3. Name the first-line antibiotic for Shigella dysentery in India and the reason cotrimoxazole is no longer reliable.
4. What is the drug of choice for amoebic dysentery, and which luminal agent must always follow?
5. Describe the triad of haemolytic uraemic syndrome and the management principle.

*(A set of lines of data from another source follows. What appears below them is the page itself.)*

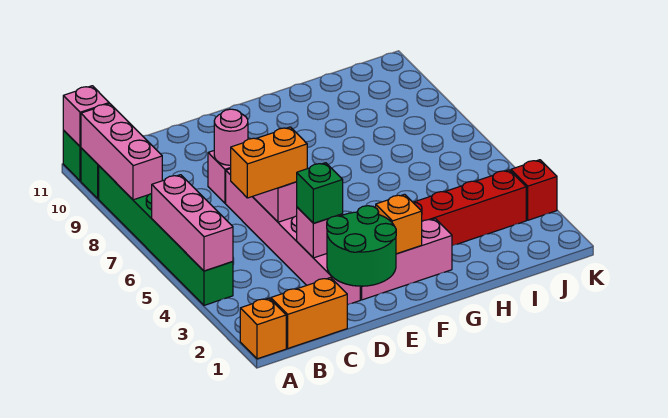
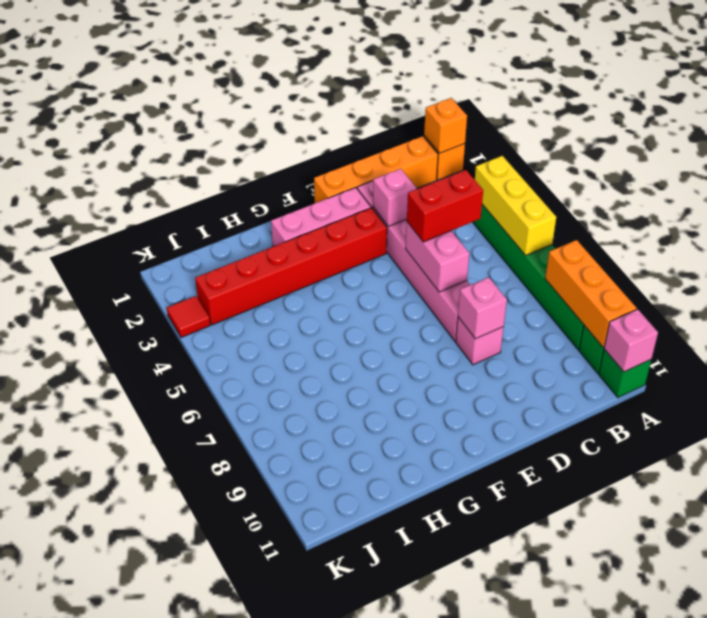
pink brick A4:A6 level 2 -> yellow brick A4:A6 level 2
pink brick A8:A10 level 2 -> orange brick A8:A10 level 2
orange brick B1:C1 level 1 -> orange brick B1:E1 level 1
orange brick C5:D5 level 3 -> red brick C5:D5 level 3
green round brick D1:E2 level 2 -> none
green brick D3 level 3 -> none
pink round brick D8 level 2 -> pink brick D8 level 2
orange brick F2 level 2 -> orange brick A1 level 2
red brick K3 level 1 -> red tile K3 level 1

Answers: 1. Shigella dysenteriae. 2. EHEC typically presents without fever (afebrile bloody diarrhoea); giving antibiotics in EHEC triggers Shiga toxin release and precipitates HUS. 3. Ciprofloxacin 15 mg/kg/day for 3 days; widespread Shigella resistance to cotrimoxazole renders it unreliable. 4. Metronidazole (tissue amoebicide) followed by diloxanide furoate (luminal cyst eradicator). 5. Microangiopathic haemolytic anaemia + thrombocytopaenia + acute kidney injury; management is supportive — antibiotics CONTRAINDICATED.
SELF-CHECK
A 6-year-old with Shigella dysentery confirmed on stool culture cannot tolerate oral medication due to vomiting. Which antibiotic and route is appropriate?
A. Oral cotrimoxazole — it remains effective as first-line treatment
B. Intravenous ceftriaxone 50–100 mg/kg/day once daily
C. Oral metronidazole — covers both bacterial and amoebic causes
D. No antibiotic needed; dysentery is self-limiting
Reveal Answer
Answer: B. Intravenous ceftriaxone 50–100 mg/kg/day once daily
When a child with confirmed Shigella dysentery cannot tolerate oral medication, intravenous ceftriaxone (50–100 mg/kg/day, once daily) is the appropriate parenteral choice. Cotrimoxazole is no longer reliable due to widespread Shigella resistance. Metronidazole covers Entamoeba histolytica but has no role in bacillary dysentery. While some mild dysentery episodes are self-limiting, Shigella infection in children warrants antibiotic treatment to shorten illness duration and reduce complications.